__EXERCISE PROMPT__
Down to the last line, write out the entries below exactly and omit all pictures.

__DATA TO PROCESS__
- Opening Delimiter -

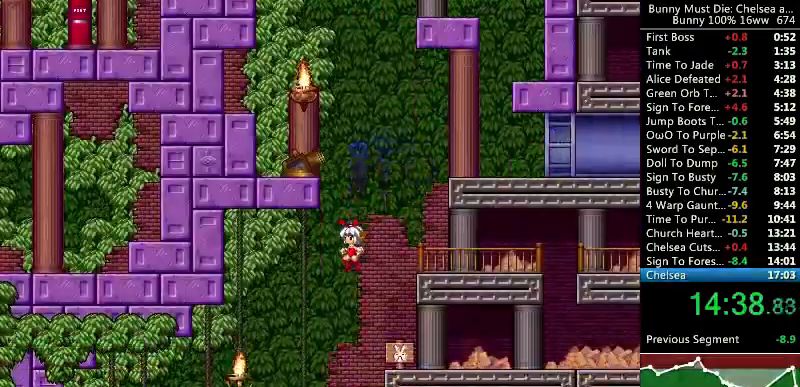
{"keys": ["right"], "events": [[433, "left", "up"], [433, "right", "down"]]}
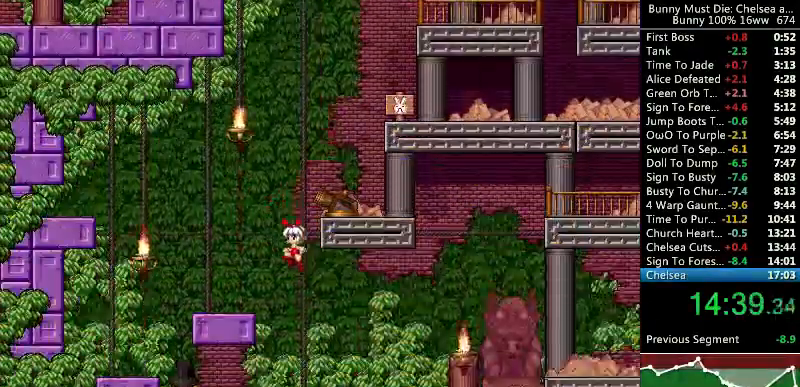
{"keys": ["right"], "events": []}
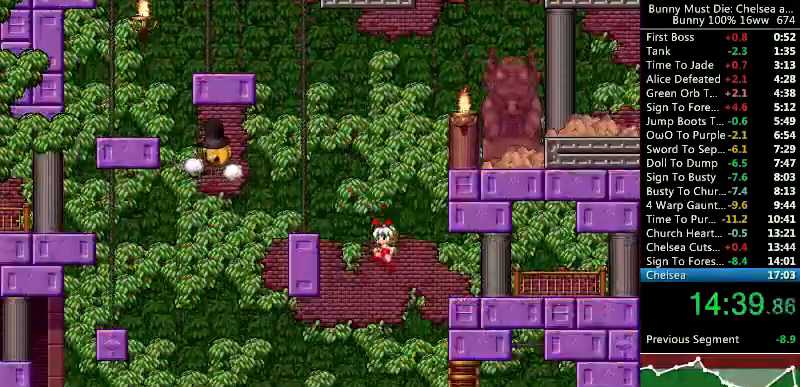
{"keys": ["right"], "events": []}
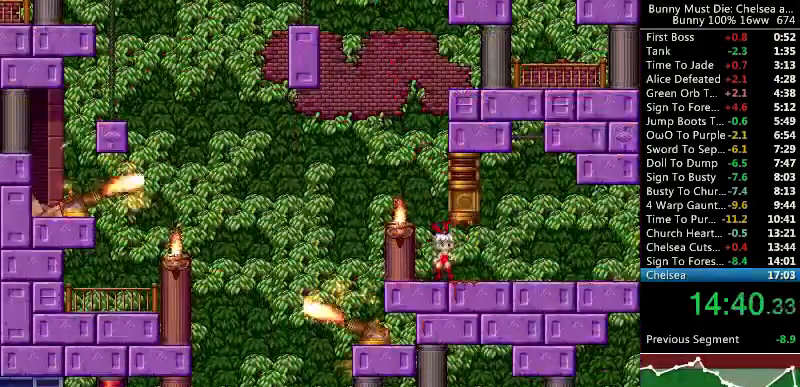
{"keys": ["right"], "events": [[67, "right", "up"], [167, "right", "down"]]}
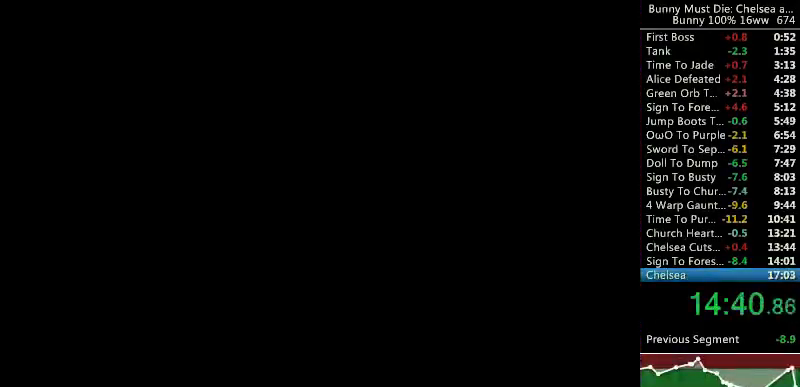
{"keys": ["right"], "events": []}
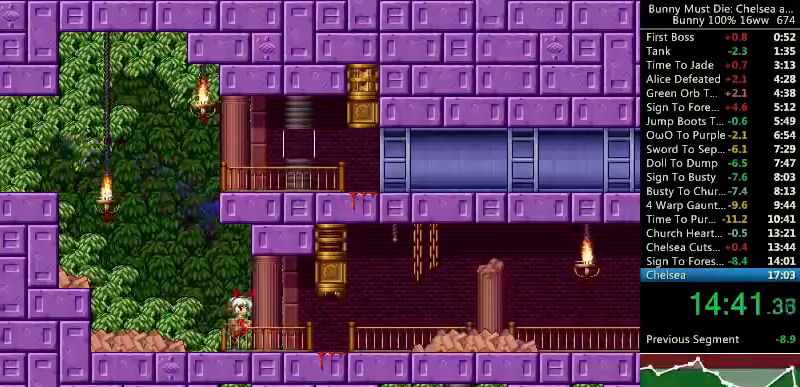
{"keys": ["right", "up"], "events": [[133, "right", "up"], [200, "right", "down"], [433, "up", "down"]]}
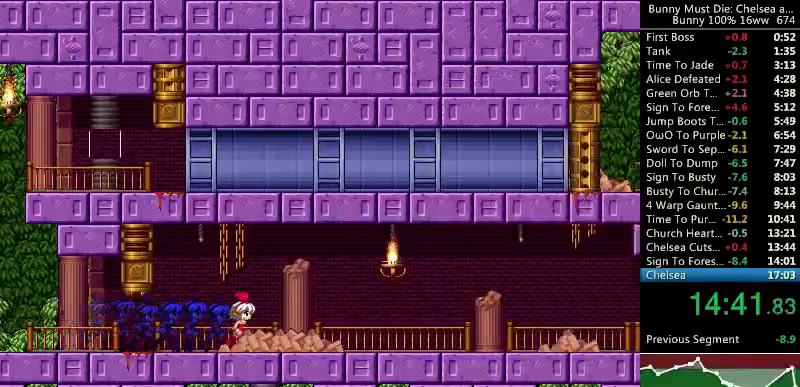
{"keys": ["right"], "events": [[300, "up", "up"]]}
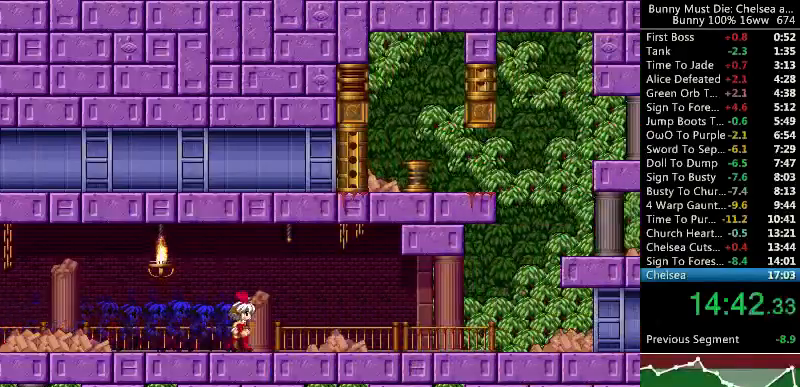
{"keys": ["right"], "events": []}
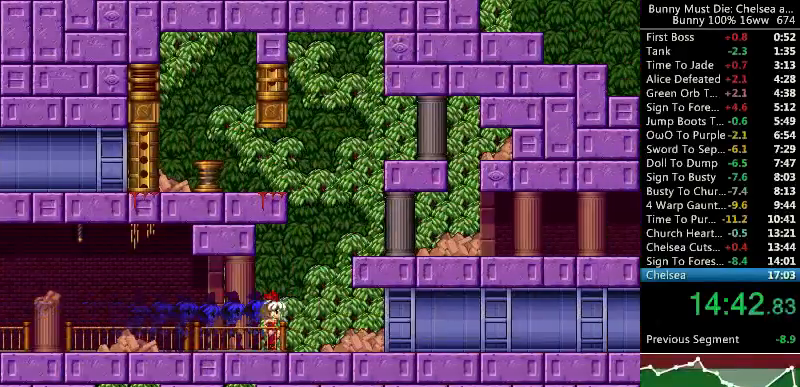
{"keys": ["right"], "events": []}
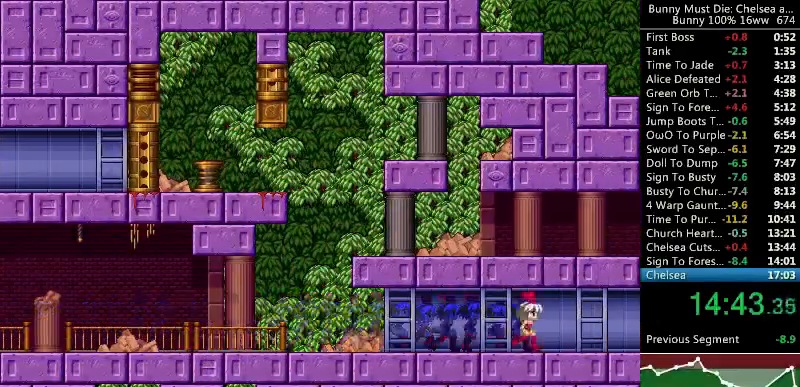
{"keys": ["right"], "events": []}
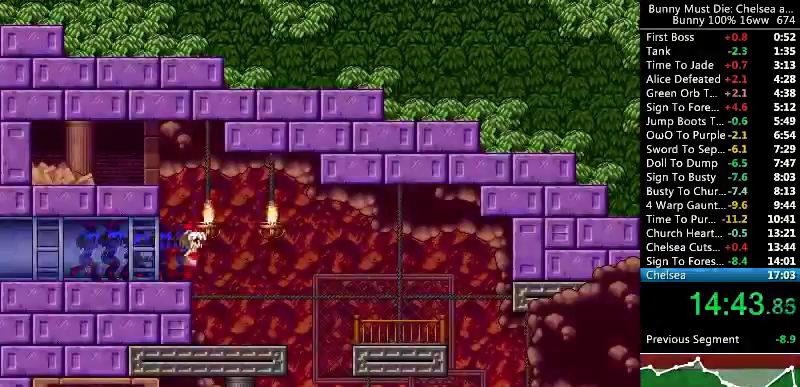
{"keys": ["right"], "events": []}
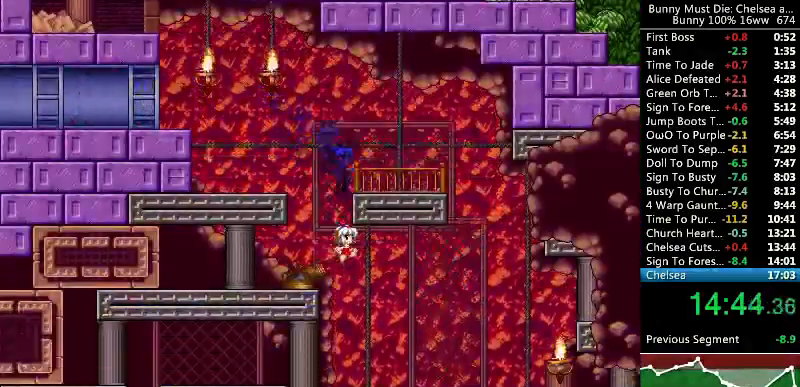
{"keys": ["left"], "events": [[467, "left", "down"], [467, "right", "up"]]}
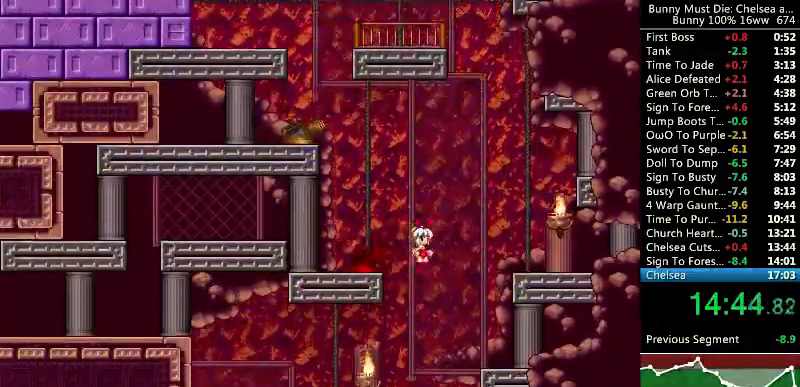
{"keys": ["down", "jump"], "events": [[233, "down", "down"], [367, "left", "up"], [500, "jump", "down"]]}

- Closing Delimiter -

__FINISHED EXERCISE__
{"keys": ["right"], "events": [[433, "left", "up"], [433, "right", "down"]]}
{"keys": ["right"], "events": []}
{"keys": ["right"], "events": []}
{"keys": ["right"], "events": [[67, "right", "up"], [167, "right", "down"]]}
{"keys": ["right"], "events": []}
{"keys": ["right", "up"], "events": [[133, "right", "up"], [200, "right", "down"], [433, "up", "down"]]}
{"keys": ["right"], "events": [[300, "up", "up"]]}
{"keys": ["right"], "events": []}
{"keys": ["right"], "events": []}
{"keys": ["right"], "events": []}
{"keys": ["right"], "events": []}
{"keys": ["left"], "events": [[467, "left", "down"], [467, "right", "up"]]}
{"keys": ["down", "jump"], "events": [[233, "down", "down"], [367, "left", "up"], [500, "jump", "down"]]}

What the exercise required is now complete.